The improvement of both competitive financing mechanisms and professional review processes is a key task for the scientific and expert community. The agent-based model of professional expertise and decision-making on the support of scientific projects described in this paper, allows for the identification of the influence of certain economic and psychological characteristics of the researchers based on the results of competitive financing from the research funds. It is shown that such economic and psychological opposition, such as “individualism – collectivism”, significantly affects the results of competitions. If the number of dependent researchers (who follow the interests of a certain group – ‘collectivism’), dominates in the scientific community, so will a greater number of research projects receive financial support. In the reverse situation, where independent researchers dominate in the scientific community, the examination processes of scientific projects become more rigid and, accordingly, scientific foundations support fewer scientific projects. These circumstances allow us to match up researchers who criticize the anonymous public review method (peer review). The lack of accounting for the economic and psychological characteristics of reviewers who assess scientific projects significantly reduces the quality of this method.
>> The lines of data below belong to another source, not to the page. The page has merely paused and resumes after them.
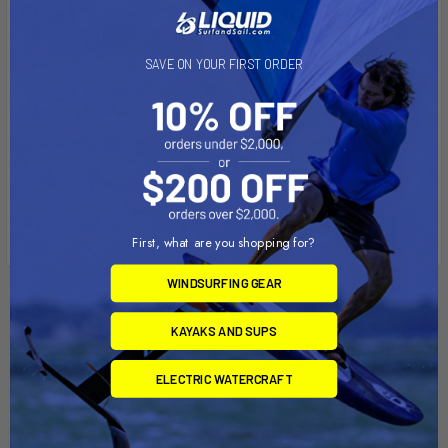
Material:
High Strength Composite and Powder Coated Marine Grade
Aluminum
SAVE ON YOUR FIRST ORDER
Specifications:
ARM: Powder Coated Aluminum
Box Dimensions: 6"H x 6"W x 15"L WT: 2.1 lbs
UPC: 793442927225
First, what are you shopping for?
WINDSURFING GEAR
Related Products
KAYAKS AND SUPS
Out of stock Call for
Out of stock Call for
availability
availability
ELECTRIC WATERCRAFT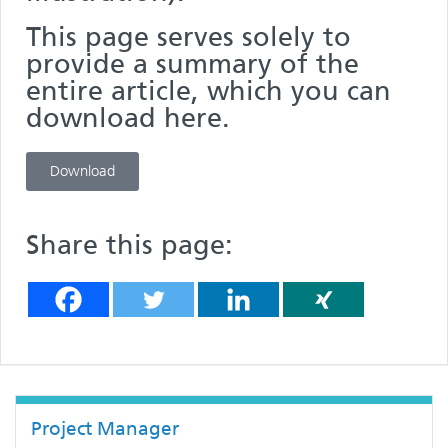
This page serves solely to
provide a summary of the
entire article, which you can
download here.
Download
Share this page:
Project Manager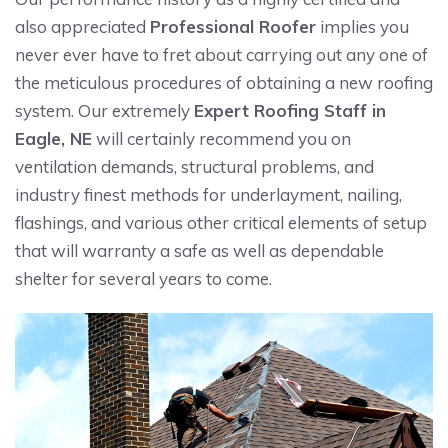
also appreciated
Professional Roofer
implies you
never ever have to fret about carrying out any one of
the meticulous procedures of obtaining a new roofing
system. Our extremely
Expert Roofing Staff in
Eagle, NE
will certainly recommend you on
ventilation demands, structural problems, and
industry finest methods for underlayment, nailing,
flashings, and various other critical elements of setup
that will warranty a safe as well as dependable
shelter for several years to come.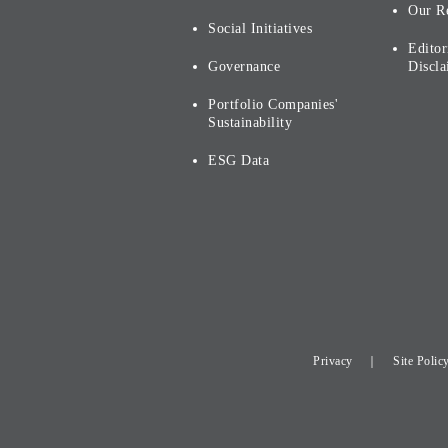
Our R
Social Initiatives
Editor
Governance
Discla
Portfolio Companies'
Sustainability
ESG Data
Privacy
Site Polic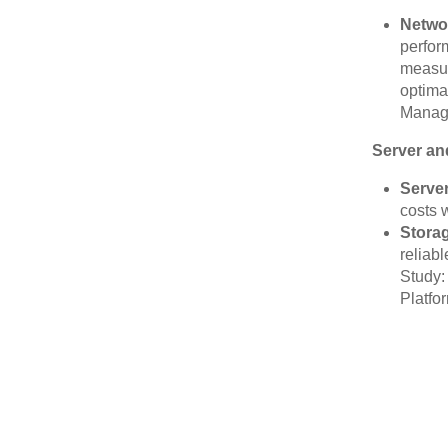
Netwo
perfor
measur
optima
Managi
Server an
Server
costs w
Stora
reliab
Study:
Platfo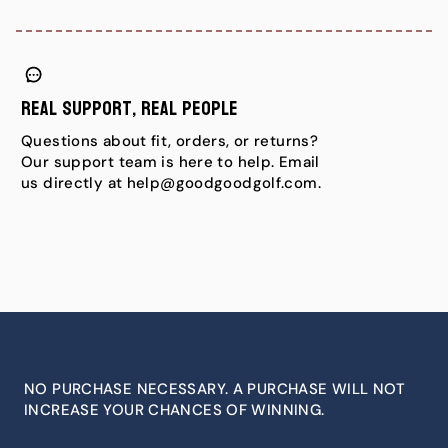
Real Support, Real People
Questions about fit, orders, or returns?
Our support team is here to help. Email
us directly at help@goodgoodgolf.com.
NO PURCHASE NECESSARY. A PURCHASE WILL NOT
INCREASE YOUR CHANCES OF WINNING.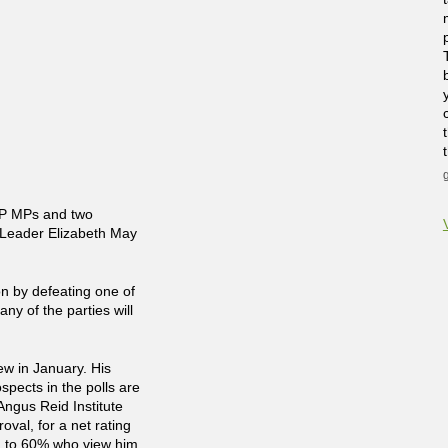
DP MPs and two
 Leader Elizabeth May
ion by defeating one of
any of the parties will
ew in January. His
ospects in the polls are
Angus Reid Institute
val, for a net rating
ed to 60% who view him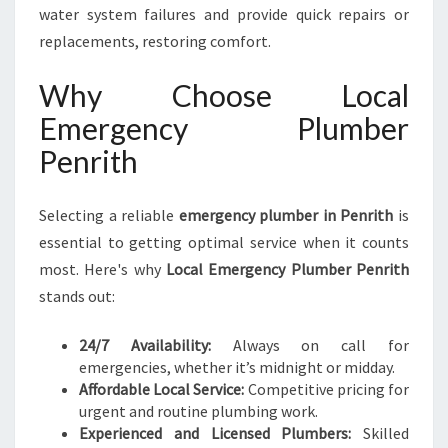
water system failures and provide quick repairs or
replacements, restoring comfort.
Why Choose Local
Emergency Plumber
Penrith
Selecting a reliable
emergency plumber in Penrith
is
essential to getting optimal service when it counts
most. Here's why
Local Emergency Plumber Penrith
stands out:
24/7 Availability:
Always on call for
emergencies, whether it’s midnight or midday.
Affordable Local Service:
Competitive pricing for
urgent and routine plumbing work.
Experienced and Licensed Plumbers:
Skilled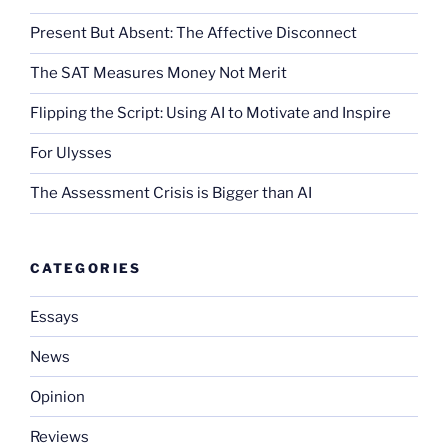
Present But Absent: The Affective Disconnect
The SAT Measures Money Not Merit
Flipping the Script: Using AI to Motivate and Inspire
For Ulysses
The Assessment Crisis is Bigger than AI
CATEGORIES
Essays
News
Opinion
Reviews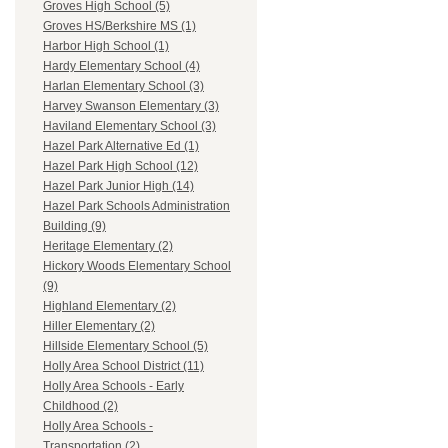
Groves High School (5)
Groves HS/Berkshire MS (1)
Harbor High School (1)
Hardy Elementary School (4)
Harlan Elementary School (3)
Harvey Swanson Elementary (3)
Haviland Elementary School (3)
Hazel Park Alternative Ed (1)
Hazel Park High School (12)
Hazel Park Junior High (14)
Hazel Park Schools Administration
Building (9)
Heritage Elementary (2)
Hickory Woods Elementary School
(9)
Highland Elementary (2)
Hiller Elementary (2)
Hillside Elementary School (5)
Holly Area School District (11)
Holly Area Schools - Early
Childhood (2)
Holly Area Schools -
Transportation (2)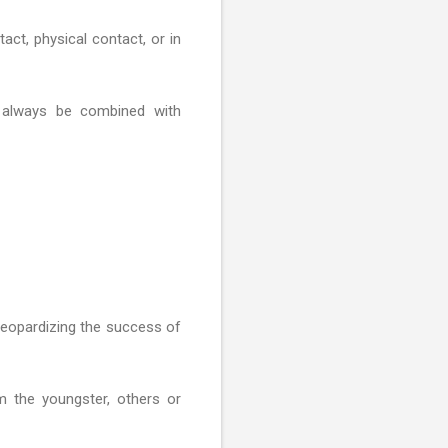
act, physical contact, or in
 always be combined with
 jeopardizing the success of
m the youngster, others or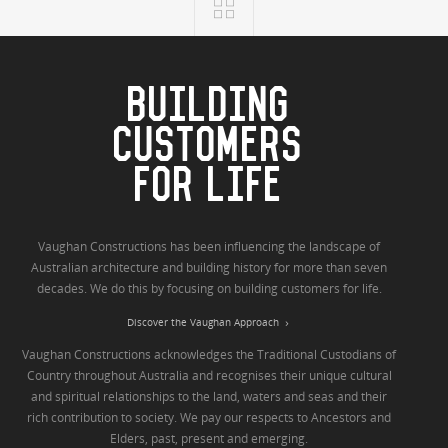
BUILDING
CUSTOMERS
FOR LIFE
Vaughan Constructions has been influencing the landscape of
Australian architecture and building history for more than seven
decades. We do this by focusing on building customers for life.
Discover the Vaughan Approach
Vaughan Constructions acknowledges the Traditional Custodians of
Country throughout Australia and recognises their unique cultural
and spiritual relationships to the land, waters and seas and their
rich contribution to society. We pay our respects to Ancestors and
Elders, past, present and emerging.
As a possible solution to this problem, along with the multistage methods that are currently used to conduct expert evaluations of scientific projects, we propose to take into account such characteristics by forming psychological profiles of reviewers. In other words, each expert, on the one hand, should have sufficient qualifications to conduct examinations of scientific projects, and on the other hand, should have a suitable psychological profile.

The results obtained in this research summarise the problems of organizing the examination of not only scientific, but also other socially significant initiatives in the situations where the majority forms public opinion about one or another initiative. These include, for example, the organization of public hearings, various kinds of contests, elections, public positions, etc. At the same time, the influence of the economic and psychological characteristics of agents will probably be significant too. By slightly changing the conditions of the constructed agent-based model, it can be applied to the study of a variety of such situations.

Currently, the agent-based model of professional expertise and decision-making on the support of scientific projects has a number of limitations, which we hope will be overcome in the future. In particular, the following areas can be highlighted to improve the model:

  1. (a)

    considering the rationality (bounded rationality, up to irrationality) of the behavior of agents. Here, the mechanism of optimal decisions making by an agent in accordance with its rationality (bounded rationality, irrationality), taking into account the relation of this agent to restrictions in the area of making possible decisions may be realized;

  2. (b)

    changing the agents’ qualifications depending on the examinations to be carried out and the research projects submitted for the competition (economic and psychological opposition “reflection – antireflexia”);

  3. (c)

    taking into account the attitude of the researcher to his surroundings (economic and psychological opposition “introversion – extraversion”);

  4. (d)

    considering the possibility of examining scientific projects to the researchers who carry out and submit projects for the competition, without a formal division into the roles of producers and reviewers;

  5. (e)

    providing an opportunity to simultaneously submit projects to the competition and engage in several research projects for the researchers;

  6. (f)

    increasing the maximum number of agents in the simulation, which requires large computational power;

  7. (g)

    updating the population of agents according to their age.

Solving these problems will help to improve the predictive abilities of the model and assist it in future predictions of operating results of multi-agent autonomous socio-economic systems.